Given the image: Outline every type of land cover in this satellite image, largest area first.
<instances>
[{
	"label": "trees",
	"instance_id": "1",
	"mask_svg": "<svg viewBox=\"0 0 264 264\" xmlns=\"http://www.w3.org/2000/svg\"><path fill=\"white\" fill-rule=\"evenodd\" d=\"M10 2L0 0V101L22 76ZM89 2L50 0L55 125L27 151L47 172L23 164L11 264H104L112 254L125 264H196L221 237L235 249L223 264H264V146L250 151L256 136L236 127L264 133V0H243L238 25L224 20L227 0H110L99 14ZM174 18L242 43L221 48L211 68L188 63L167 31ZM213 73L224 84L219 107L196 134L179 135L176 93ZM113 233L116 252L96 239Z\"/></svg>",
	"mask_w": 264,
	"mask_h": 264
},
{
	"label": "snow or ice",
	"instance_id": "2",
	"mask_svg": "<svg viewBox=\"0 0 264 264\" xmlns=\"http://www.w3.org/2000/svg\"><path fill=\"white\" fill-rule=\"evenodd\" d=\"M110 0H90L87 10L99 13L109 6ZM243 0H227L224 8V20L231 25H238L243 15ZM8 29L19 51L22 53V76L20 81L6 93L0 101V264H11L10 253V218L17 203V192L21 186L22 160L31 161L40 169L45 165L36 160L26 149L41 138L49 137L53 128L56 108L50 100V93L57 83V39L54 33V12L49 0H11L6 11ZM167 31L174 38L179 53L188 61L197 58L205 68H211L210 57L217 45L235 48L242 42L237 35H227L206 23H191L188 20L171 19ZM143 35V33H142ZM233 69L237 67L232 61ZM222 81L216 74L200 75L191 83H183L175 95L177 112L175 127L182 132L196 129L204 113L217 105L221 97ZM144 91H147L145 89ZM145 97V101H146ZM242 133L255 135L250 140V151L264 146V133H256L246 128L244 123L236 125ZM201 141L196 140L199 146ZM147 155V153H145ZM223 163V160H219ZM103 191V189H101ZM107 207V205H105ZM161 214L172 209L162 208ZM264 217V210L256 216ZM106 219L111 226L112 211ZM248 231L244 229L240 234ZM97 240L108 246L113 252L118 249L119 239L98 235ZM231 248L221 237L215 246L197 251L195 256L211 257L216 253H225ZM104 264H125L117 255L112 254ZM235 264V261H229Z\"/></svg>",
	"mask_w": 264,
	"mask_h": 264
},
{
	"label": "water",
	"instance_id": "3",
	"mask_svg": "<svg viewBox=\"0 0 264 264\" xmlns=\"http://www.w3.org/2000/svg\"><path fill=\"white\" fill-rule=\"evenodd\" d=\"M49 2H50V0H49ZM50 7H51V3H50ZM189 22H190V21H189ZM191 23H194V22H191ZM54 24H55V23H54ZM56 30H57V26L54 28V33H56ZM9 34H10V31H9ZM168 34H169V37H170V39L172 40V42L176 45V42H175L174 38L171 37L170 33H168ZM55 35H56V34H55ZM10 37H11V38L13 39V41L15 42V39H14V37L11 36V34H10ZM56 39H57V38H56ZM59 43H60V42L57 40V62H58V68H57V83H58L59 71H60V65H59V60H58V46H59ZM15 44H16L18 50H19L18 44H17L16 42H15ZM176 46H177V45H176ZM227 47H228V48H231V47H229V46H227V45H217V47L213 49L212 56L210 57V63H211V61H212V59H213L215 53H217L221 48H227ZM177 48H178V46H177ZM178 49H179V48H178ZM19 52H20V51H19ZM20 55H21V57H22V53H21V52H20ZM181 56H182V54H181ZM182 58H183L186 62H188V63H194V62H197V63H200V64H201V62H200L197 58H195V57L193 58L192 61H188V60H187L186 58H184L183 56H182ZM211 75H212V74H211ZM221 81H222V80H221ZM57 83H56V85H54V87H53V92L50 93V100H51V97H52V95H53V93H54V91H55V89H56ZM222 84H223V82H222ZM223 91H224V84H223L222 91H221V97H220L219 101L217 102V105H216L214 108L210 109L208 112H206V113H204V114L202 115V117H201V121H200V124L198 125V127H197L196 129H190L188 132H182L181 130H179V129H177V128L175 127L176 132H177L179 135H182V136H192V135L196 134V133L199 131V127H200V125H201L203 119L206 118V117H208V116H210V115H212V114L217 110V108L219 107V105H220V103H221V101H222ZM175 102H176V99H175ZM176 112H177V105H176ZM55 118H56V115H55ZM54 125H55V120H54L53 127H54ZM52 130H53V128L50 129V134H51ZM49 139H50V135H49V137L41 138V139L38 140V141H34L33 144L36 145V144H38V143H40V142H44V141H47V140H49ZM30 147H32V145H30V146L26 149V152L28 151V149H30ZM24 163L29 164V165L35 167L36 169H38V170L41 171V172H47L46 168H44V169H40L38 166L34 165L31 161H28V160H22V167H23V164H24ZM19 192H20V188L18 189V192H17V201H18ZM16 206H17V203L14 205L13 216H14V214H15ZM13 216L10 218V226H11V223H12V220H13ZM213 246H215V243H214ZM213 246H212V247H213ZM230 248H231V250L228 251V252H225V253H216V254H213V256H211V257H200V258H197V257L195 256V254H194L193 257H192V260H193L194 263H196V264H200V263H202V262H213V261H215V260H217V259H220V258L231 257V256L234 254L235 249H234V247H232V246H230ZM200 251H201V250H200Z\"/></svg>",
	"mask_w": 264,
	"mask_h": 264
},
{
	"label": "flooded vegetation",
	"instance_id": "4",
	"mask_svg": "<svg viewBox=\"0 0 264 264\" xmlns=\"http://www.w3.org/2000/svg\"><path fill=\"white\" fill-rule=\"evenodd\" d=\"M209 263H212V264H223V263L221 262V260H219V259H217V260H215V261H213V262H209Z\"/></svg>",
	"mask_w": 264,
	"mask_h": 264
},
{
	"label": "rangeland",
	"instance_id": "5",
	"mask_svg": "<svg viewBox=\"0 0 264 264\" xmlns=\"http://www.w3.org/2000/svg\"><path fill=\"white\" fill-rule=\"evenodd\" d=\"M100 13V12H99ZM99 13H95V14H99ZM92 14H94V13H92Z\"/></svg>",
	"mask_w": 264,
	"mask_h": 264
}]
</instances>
-- -- --
= Exercise directions =
Write out every line of the records exactly.

= The completed task =
Given the image: Outline every type of land cover in this satellite image, largest area first.
<instances>
[{
	"label": "trees",
	"instance_id": "1",
	"mask_svg": "<svg viewBox=\"0 0 264 264\" xmlns=\"http://www.w3.org/2000/svg\"><path fill=\"white\" fill-rule=\"evenodd\" d=\"M10 2L0 0V101L22 76ZM89 2L50 0L55 125L27 151L47 172L23 164L11 264H104L112 254L125 264H196L221 237L235 249L223 264H264V146L250 151L256 136L236 127L264 133V0H243L238 25L224 20L227 0H110L99 14ZM174 18L242 43L221 48L211 68L188 63L167 31ZM213 73L224 84L219 107L196 134L179 135L176 93ZM113 233L116 252L96 239Z\"/></svg>",
	"mask_w": 264,
	"mask_h": 264
},
{
	"label": "snow or ice",
	"instance_id": "2",
	"mask_svg": "<svg viewBox=\"0 0 264 264\" xmlns=\"http://www.w3.org/2000/svg\"><path fill=\"white\" fill-rule=\"evenodd\" d=\"M110 0H90L87 10L99 13L109 6ZM243 0H227L224 8V20L231 25H238L243 15ZM8 29L19 51L22 53V76L20 81L6 93L0 101V264H11L10 253V218L17 203V192L21 186L22 160L31 161L40 169L45 165L36 160L26 149L41 138L49 137L53 128L56 108L50 100V93L57 83V39L54 33V12L49 0H11L6 11ZM167 31L174 38L179 53L188 61L197 58L205 68H211L210 57L217 45L235 48L242 42L237 35H227L206 23H191L188 20L171 19ZM143 35V33H142ZM233 69L237 67L232 61ZM222 81L216 74L200 75L191 83H183L175 95L177 112L175 127L182 132L196 129L204 113L217 105L221 97ZM144 91H147L145 89ZM145 97V101H146ZM242 133L255 135L250 140V151L264 146V133H256L246 128L244 123L236 125ZM201 141L196 140L199 146ZM147 155V153H145ZM223 163V160H219ZM103 191V189H101ZM107 207V205H105ZM161 214L172 209L162 208ZM264 217V210L256 216ZM106 219L111 226L112 211ZM248 231L244 229L240 234ZM97 240L108 246L113 252L118 249L119 239L98 235ZM231 248L221 237L215 246L197 251L195 256L211 257L216 253H225ZM104 264H125L117 255L112 254ZM235 264V261H229Z\"/></svg>",
	"mask_w": 264,
	"mask_h": 264
},
{
	"label": "water",
	"instance_id": "3",
	"mask_svg": "<svg viewBox=\"0 0 264 264\" xmlns=\"http://www.w3.org/2000/svg\"><path fill=\"white\" fill-rule=\"evenodd\" d=\"M49 2H50V0H49ZM50 7H51V3H50ZM189 22H190V21H189ZM191 23H194V22H191ZM54 24H55V23H54ZM56 30H57V26L54 28V33H56ZM9 34H10V31H9ZM168 34H169V37H170V39L172 40V42L176 45V42H175L174 38L171 37L170 33H168ZM55 35H56V34H55ZM10 37H11V38L13 39V41L15 42V39H14V37L11 36V34H10ZM56 39H57V38H56ZM59 43H60V42L57 40V62H58V68H57V83H58L59 71H60V65H59V60H58V46H59ZM15 44H16L18 50H19L18 44H17L16 42H15ZM176 46H177V45H176ZM227 47H228V48H231V47H229V46H227V45H217V47L213 49L212 56L210 57V63H211V61H212V59H213L215 53H217L221 48H227ZM177 48H178V46H177ZM178 49H179V48H178ZM19 52H20V51H19ZM20 55H21V57H22V53H21V52H20ZM181 56H182V54H181ZM182 58H183L186 62H188V63H194V62H197V63H200V64H201V62H200L197 58H195V57L193 58L192 61H188V60H187L186 58H184L183 56H182ZM211 75H212V74H211ZM221 81H222V80H221ZM57 83H56V85H54V87H53V92L50 93V100H51V97H52V95H53V93H54V91H55V89H56ZM222 84H223V82H222ZM223 91H224V84H223L222 91H221V97H220L219 101L217 102V105H216L214 108L210 109L208 112H206V113H204V114L202 115V117H201V121H200V124L198 125V127H197L196 129H190L188 132H182L181 130H179V129H177V128L175 127L176 132H177L179 135H182V136H192V135L196 134V133L199 131V127H200V125H201L203 119L206 118V117H208V116H210V115H212V114L217 110V108L219 107V105H220V103H221V101H222ZM175 102H176V99H175ZM176 112H177V105H176ZM55 118H56V115H55ZM54 125H55V120H54L53 127H54ZM52 130H53V128L50 129V134H51ZM49 139H50V135H49V137L41 138V139L38 140V141H34L33 144L36 145V144H38V143H40V142H44V141H47V140H49ZM30 147H32V145H30V146L26 149V152L28 151V149H30ZM24 163L29 164V165L35 167L36 169H38V170L41 171V172H47L46 168H44V169H40L38 166L34 165L31 161H28V160H22V167H23V164H24ZM19 192H20V188L18 189V192H17V201H18ZM16 206H17V203L14 205L13 216H14V214H15ZM13 216L10 218V226H11V223H12V220H13ZM213 246H215V243H214ZM213 246H212V247H213ZM230 248H231V250L228 251V252H225V253H216V254H213V256H211V257H200V258H197V257L195 256V254H194L193 257H192V260H193L194 263H196V264H200V263H202V262H213V261H215V260H217V259H220V258L231 257V256L234 254L235 249H234V247H232V246H230ZM200 251H201V250H200Z\"/></svg>",
	"mask_w": 264,
	"mask_h": 264
},
{
	"label": "flooded vegetation",
	"instance_id": "4",
	"mask_svg": "<svg viewBox=\"0 0 264 264\" xmlns=\"http://www.w3.org/2000/svg\"><path fill=\"white\" fill-rule=\"evenodd\" d=\"M209 263H212V264H223V263L221 262V260H219V259H217V260H215V261H213V262H209Z\"/></svg>",
	"mask_w": 264,
	"mask_h": 264
},
{
	"label": "rangeland",
	"instance_id": "5",
	"mask_svg": "<svg viewBox=\"0 0 264 264\" xmlns=\"http://www.w3.org/2000/svg\"><path fill=\"white\" fill-rule=\"evenodd\" d=\"M100 13V12H99ZM99 13H95V14H99ZM92 14H94V13H92Z\"/></svg>",
	"mask_w": 264,
	"mask_h": 264
}]
</instances>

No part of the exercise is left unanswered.